BRIEF: Reproduce the records below exactly, but leave their pictures out of the copy.

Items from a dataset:
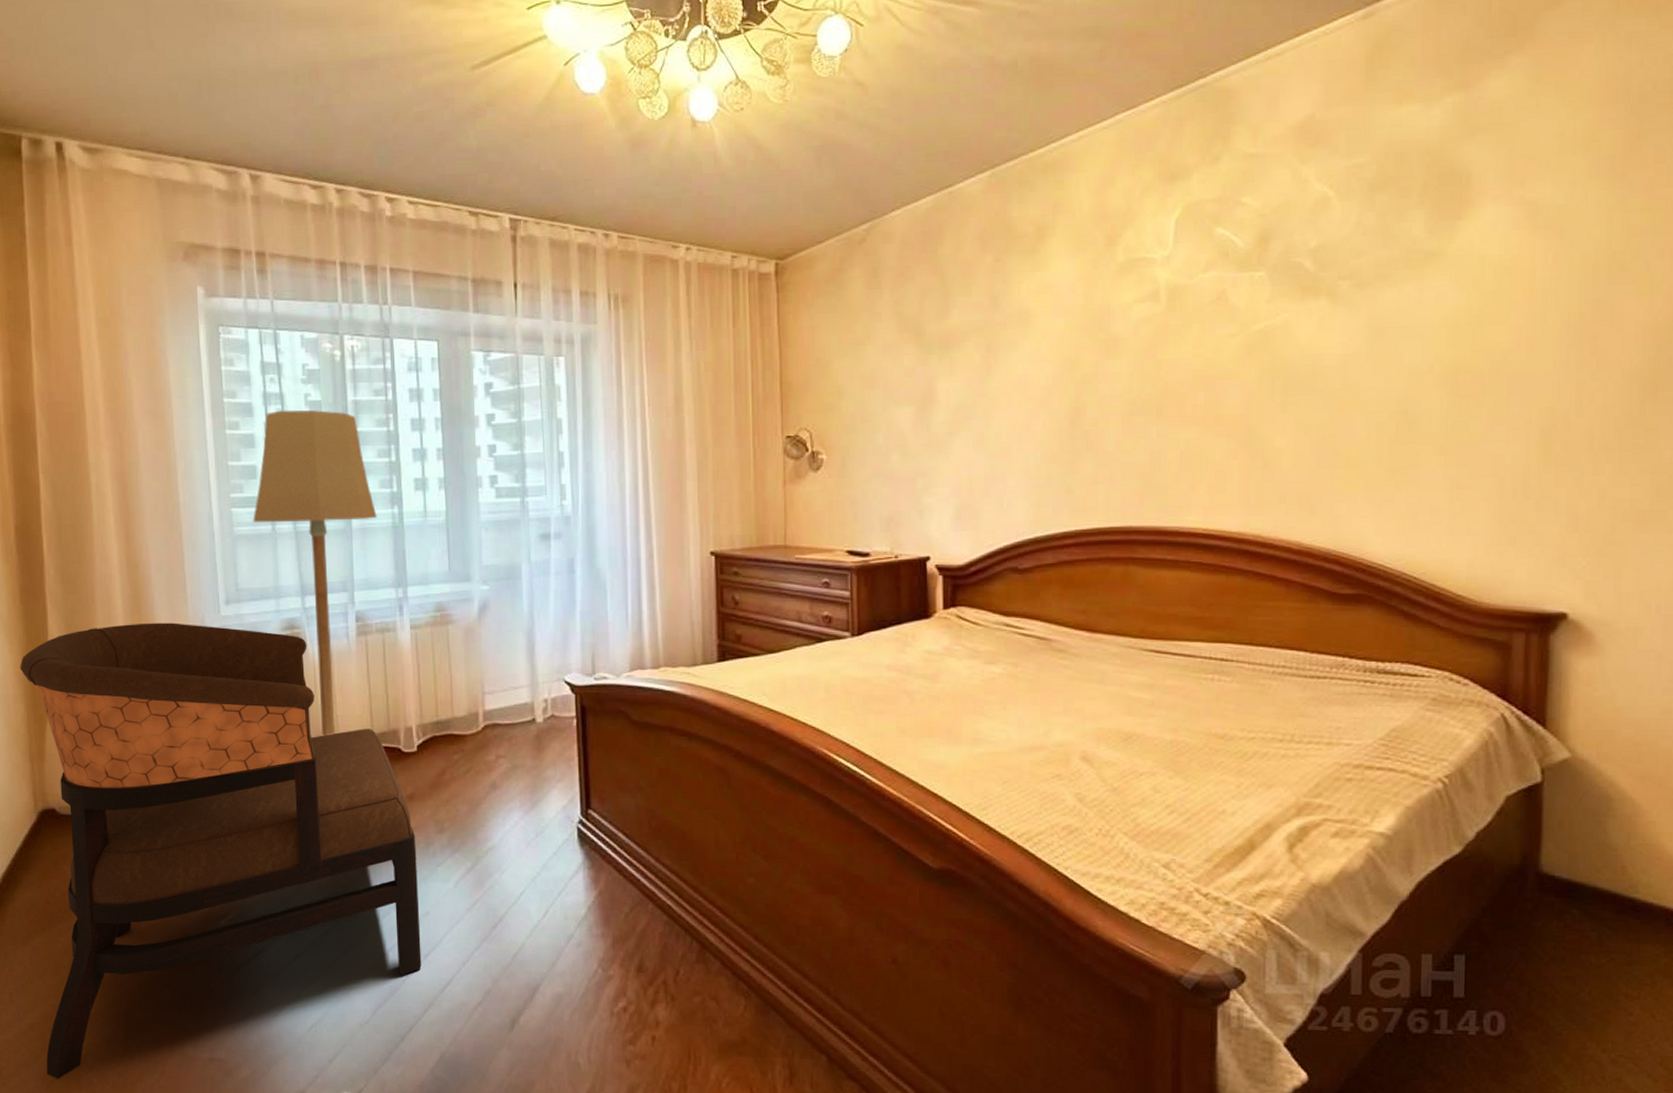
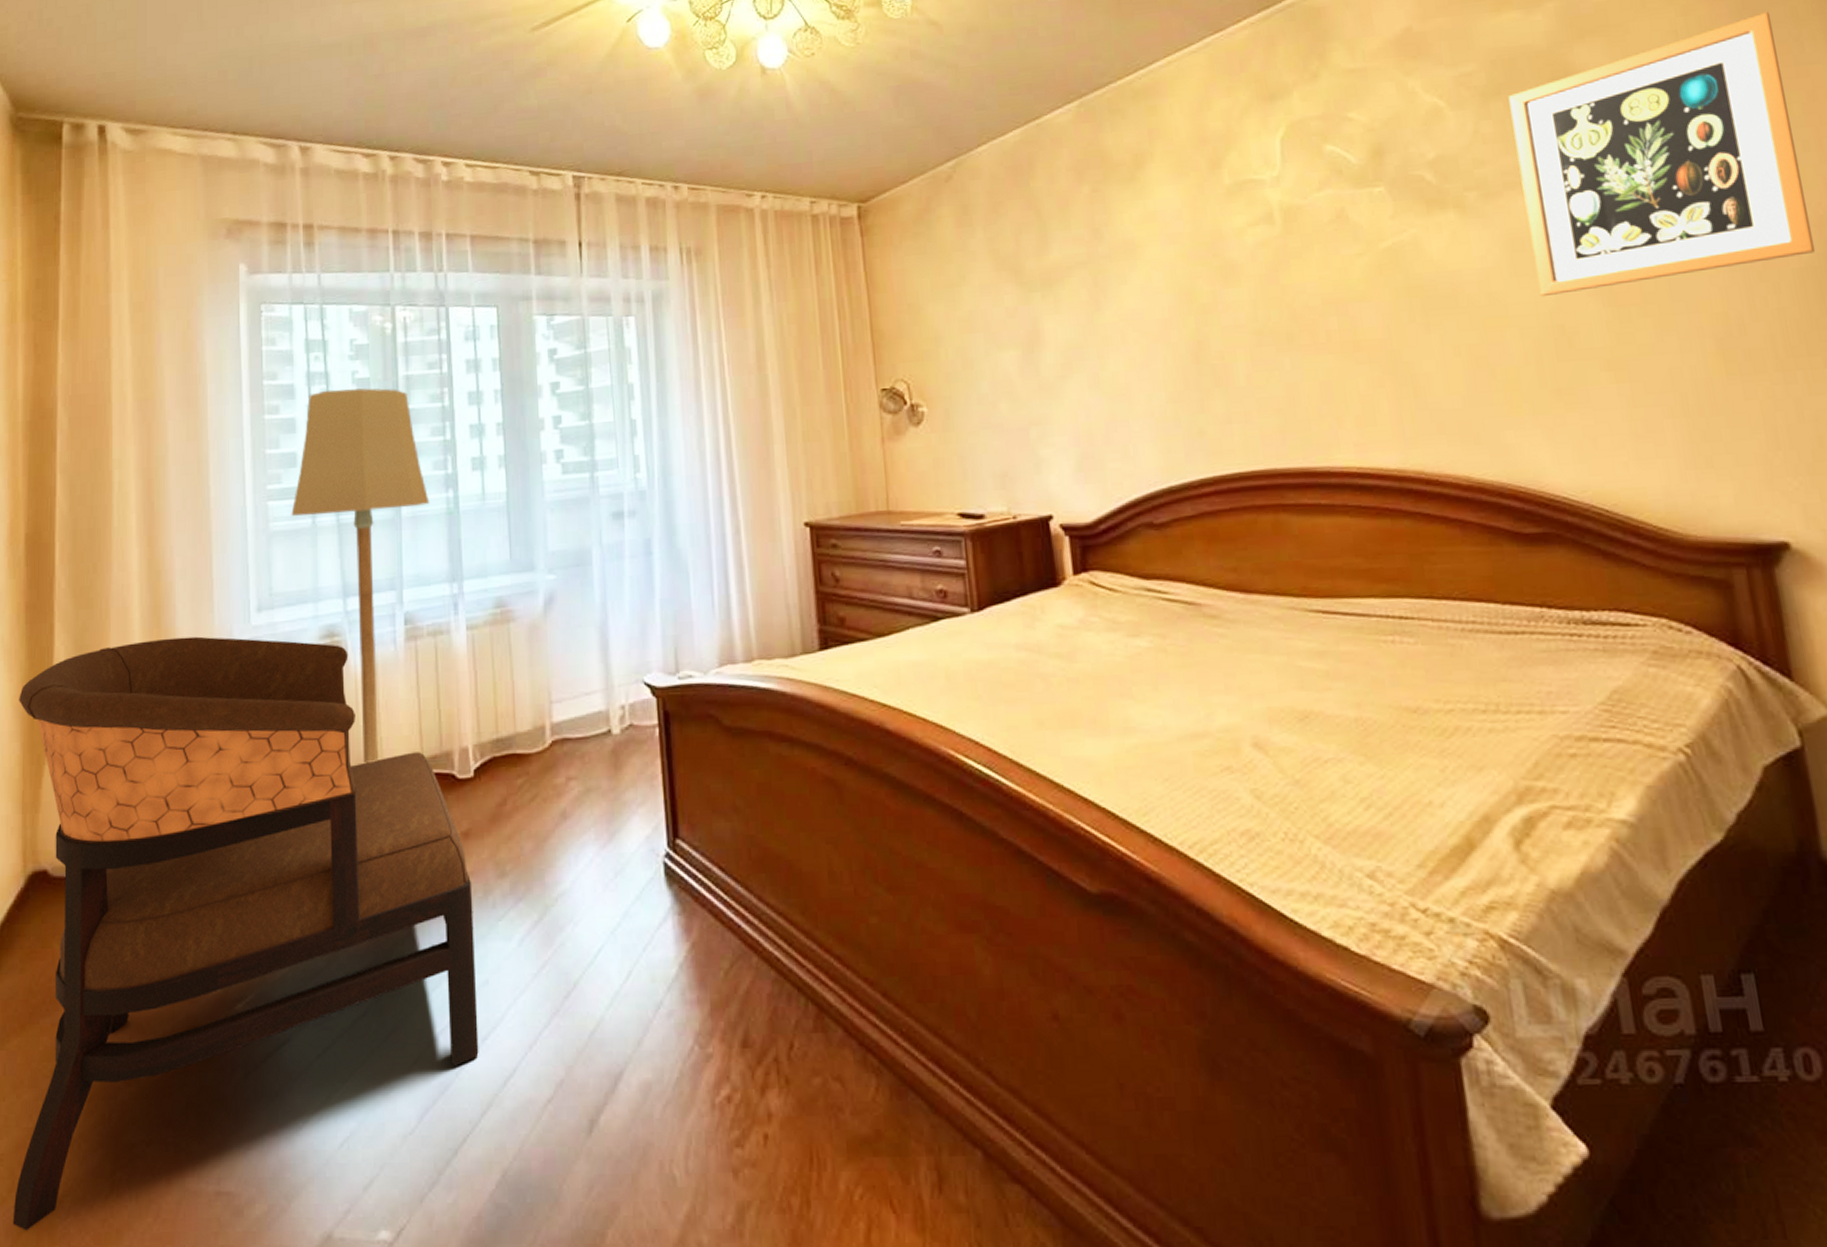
wall art: none [1390,118,1654,384] -> present [1508,11,1816,297]

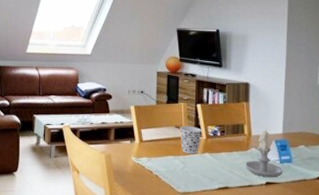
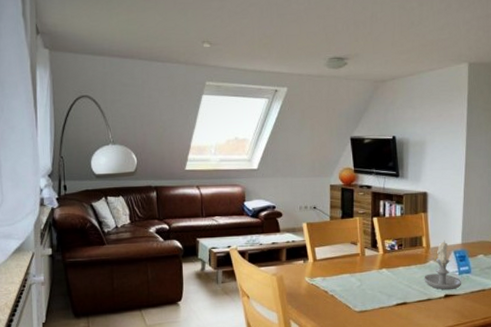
cup: present [179,126,201,155] -> none [355,241,378,271]

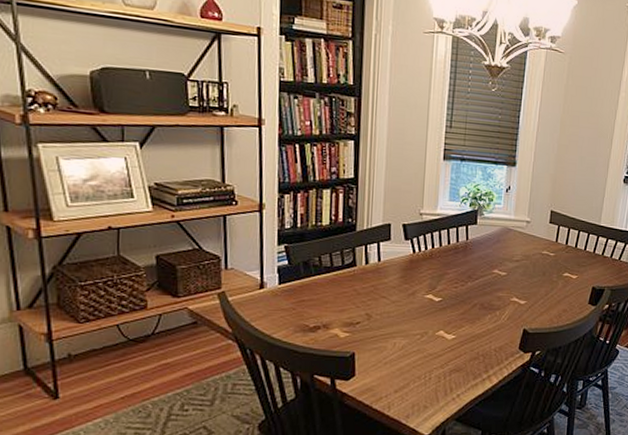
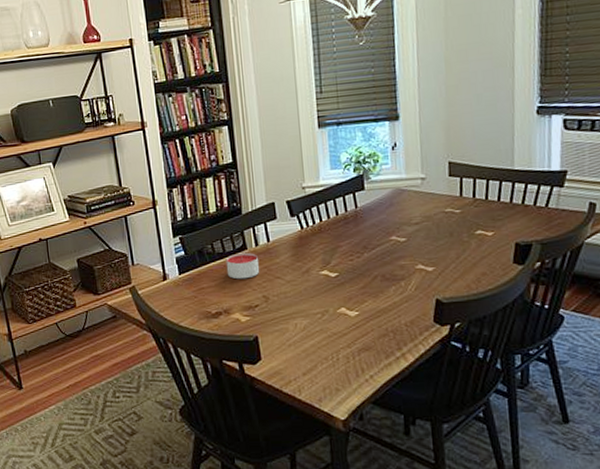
candle: none [331,270,366,296] -> present [225,253,259,280]

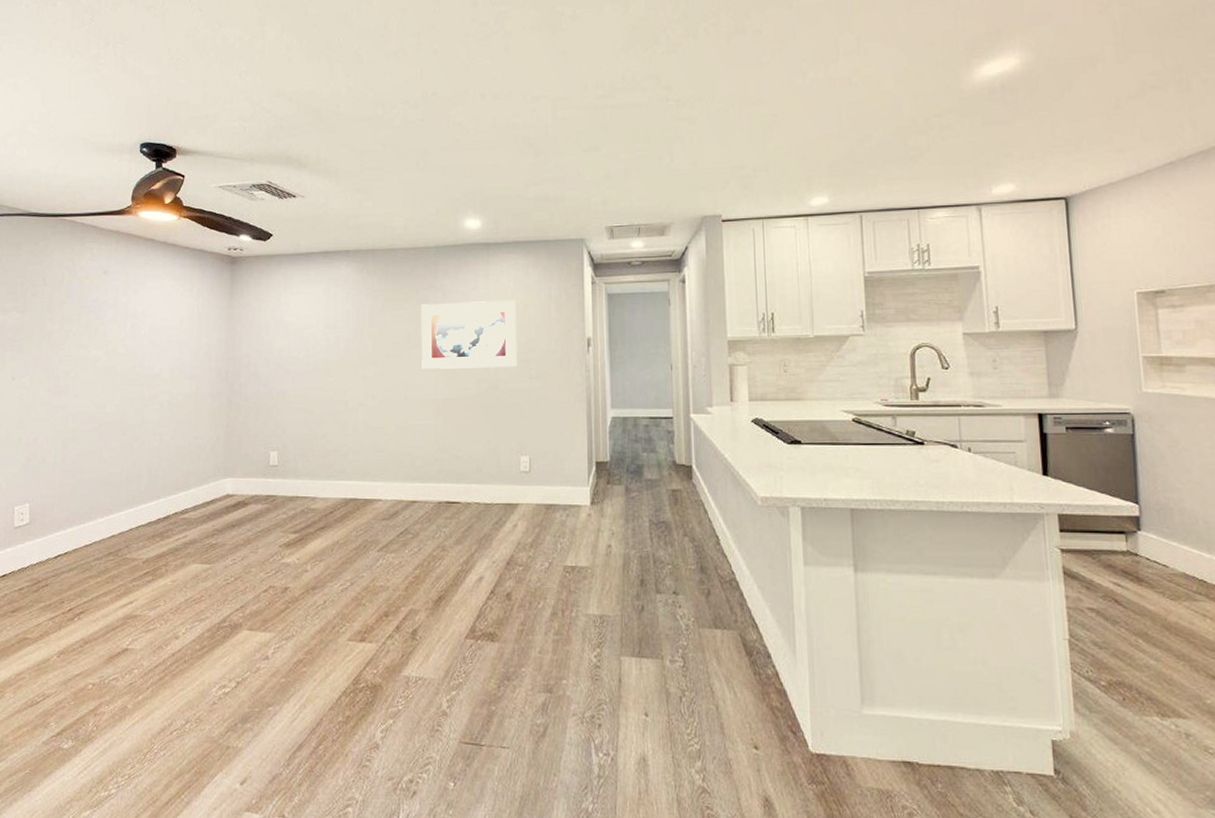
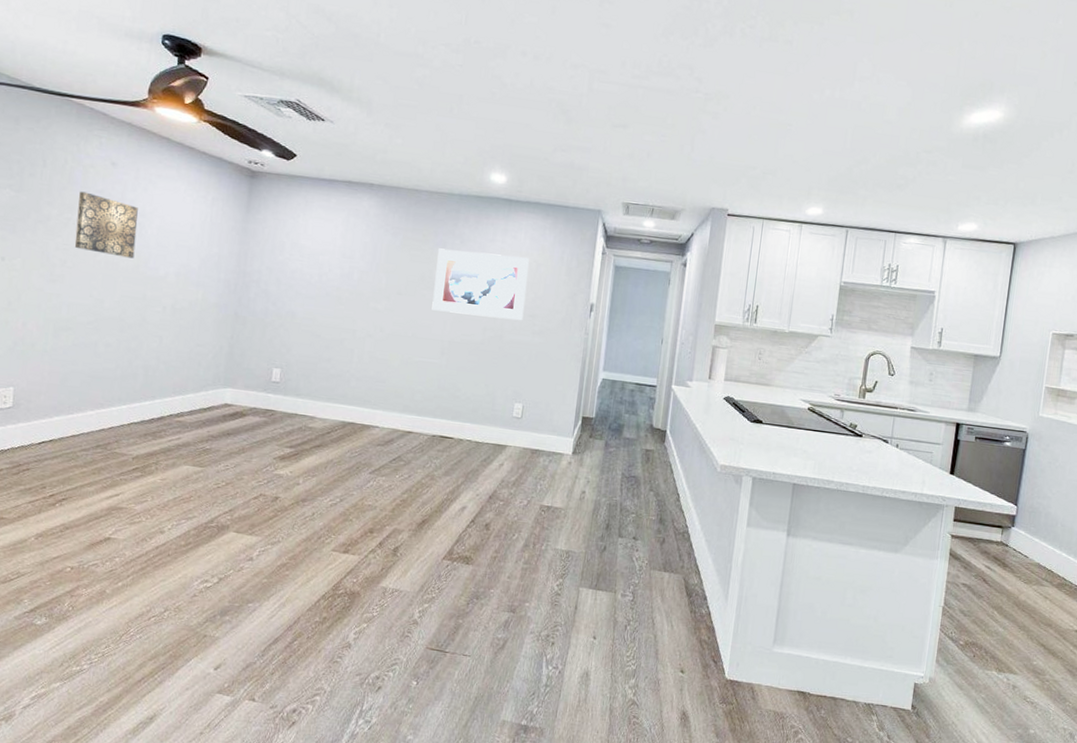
wall art: none [75,303,131,361] -> present [74,191,138,259]

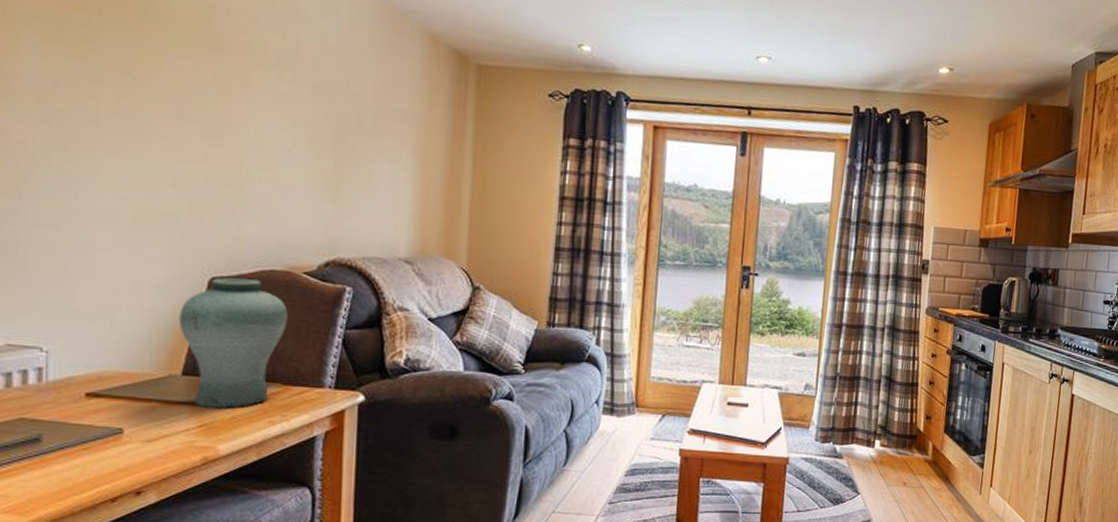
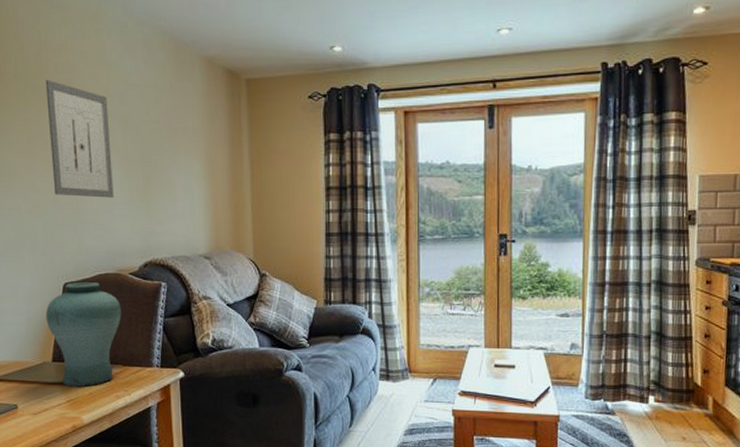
wall art: none [209,24,296,179] -> present [45,79,114,198]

YOUR SOLUTION:
wall art: none [1390,118,1654,384] -> present [1508,11,1816,297]

cup: present [179,126,201,155] -> none [355,241,378,271]

candle: none [331,270,366,296] -> present [225,253,259,280]

wall art: none [75,303,131,361] -> present [74,191,138,259]

wall art: none [209,24,296,179] -> present [45,79,114,198]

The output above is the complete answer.